Elayne's third and greatest passion, of course, was rescuing animals. For the first 15 years they lived here, there was just a big open field from here to Balboa, at the end of the valley, a place where thoughtless people would dump unwanted pets. Her first rescue was Penny, an orange tabby who showed her love by bringing her mother trophies she'd catch in the field: birds, rats, gophers, all were no match for Penny. Elayne was particularly fond of Staffordshire bull terriers, more commonly known as the much-maligned "pit bull", and she took in several pit bulls over the years that had been mistreated by prior owners. When her house was filled with pets, she then filled her sister's house too. Many of the Chatts' pets were Elayne's rescues. And if you've seen their menageries, you know that clearly Donna and Victor have both inherited their mother's big heart for animals.

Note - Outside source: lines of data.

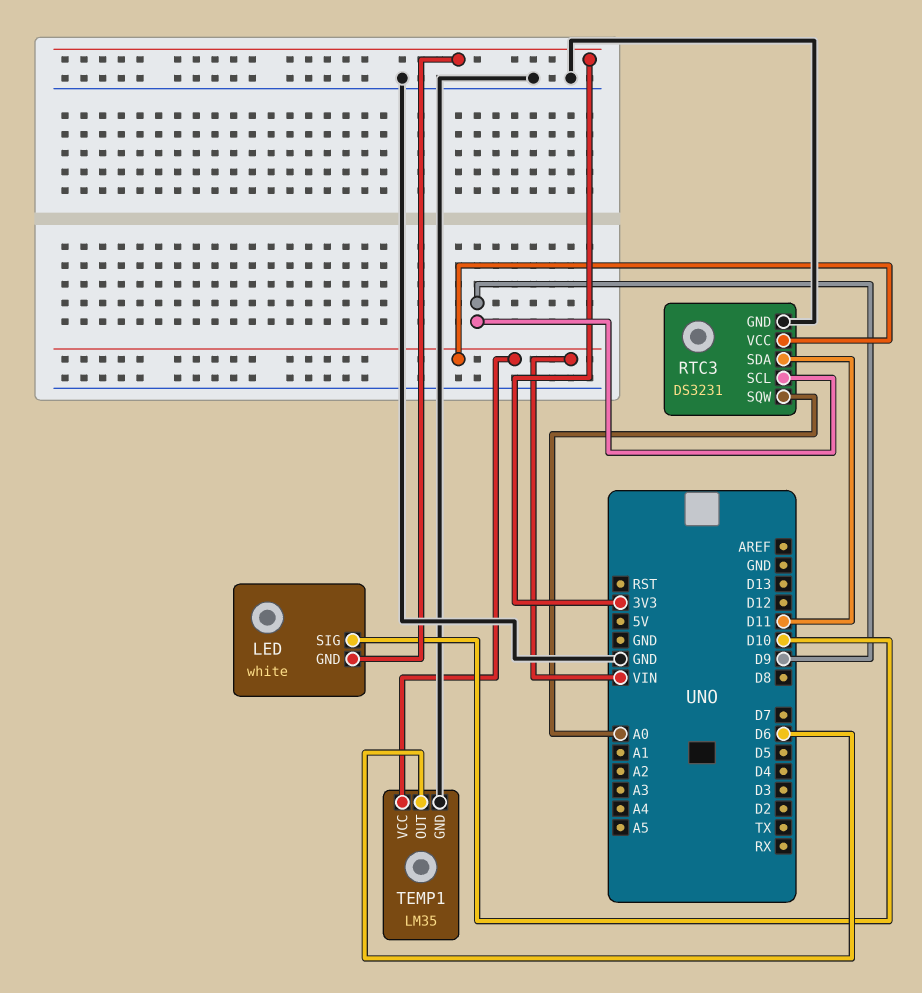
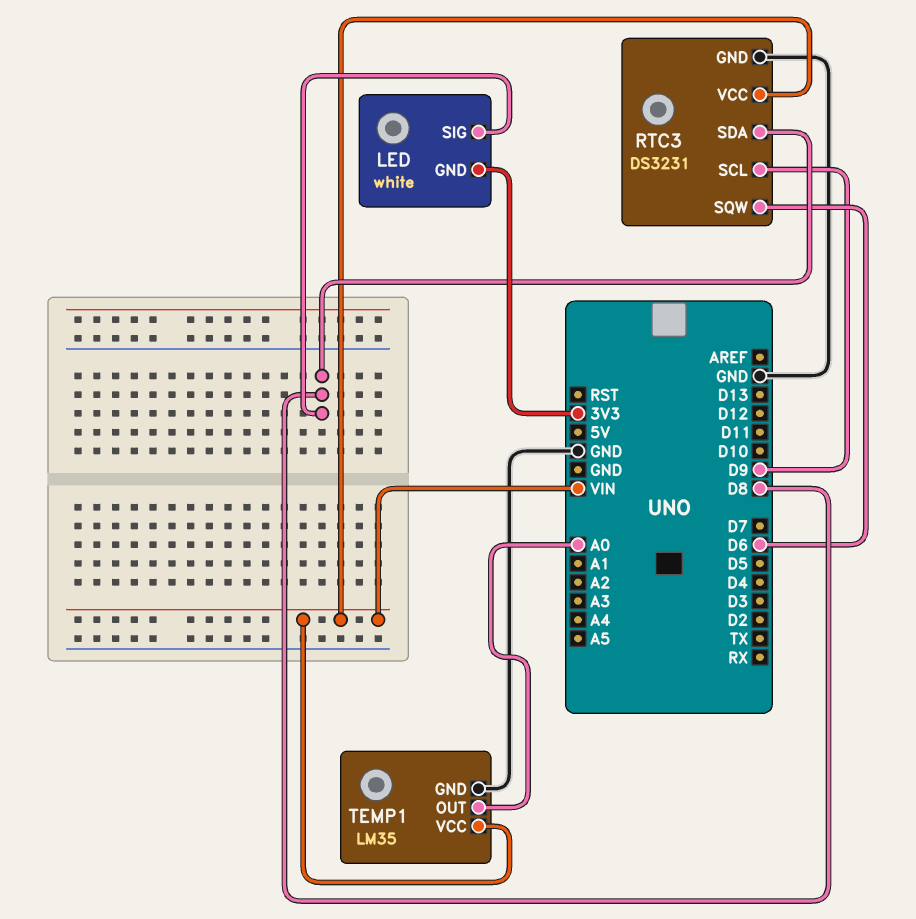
LED pin SIG: D10 -> D8
RTC3 pin SDA: D11 -> D8
RTC3 pin SQW: A0 -> D6
TEMP1 pin OUT: D6 -> A0

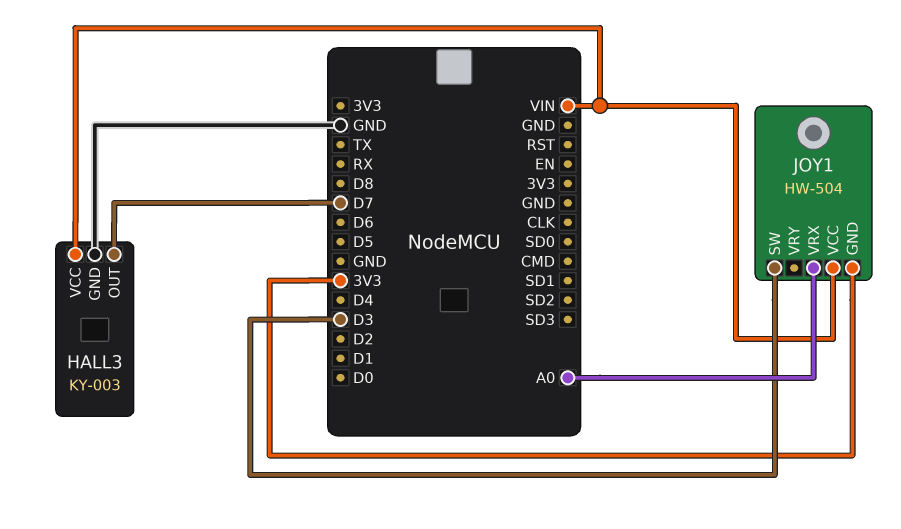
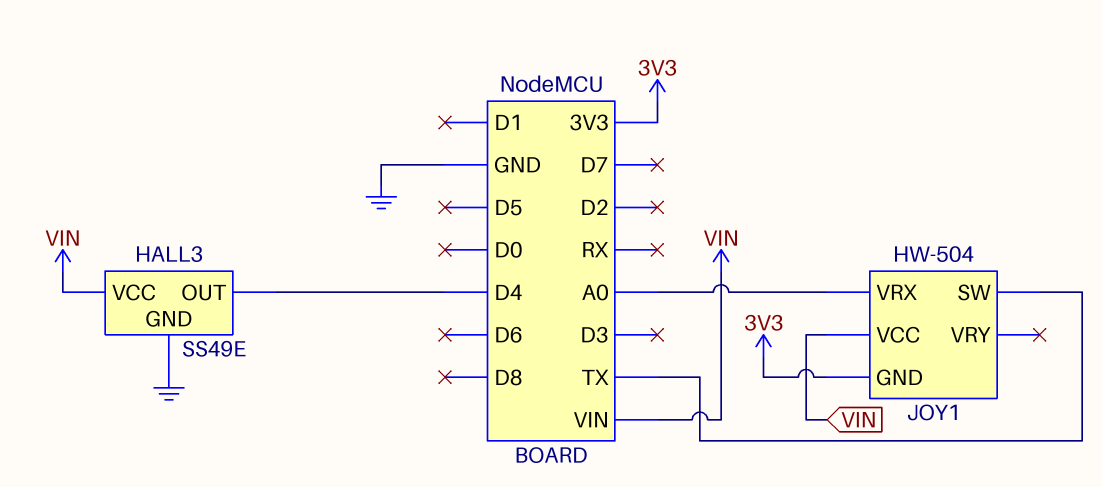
HALL3: KY-003 -> SS49E
HALL3 pin OUT: D7 -> D4
JOY1 pin SW: D3 -> TX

Elayne liked her life guided by routine. 9pm phone calls every night with her sister. Going out every Saturday night with the Chatts. Family dinner every Sunday at the Chatt or the Hess home. Getting together the whole family on Thanksgiving and Christmas. Visits every summer by Donna and her kids. I think she would like to be remembered simply, as faithful to her family, as a good neighbor and citizen, and as a lover of animals. And for 85 good years, that's exactly what she was.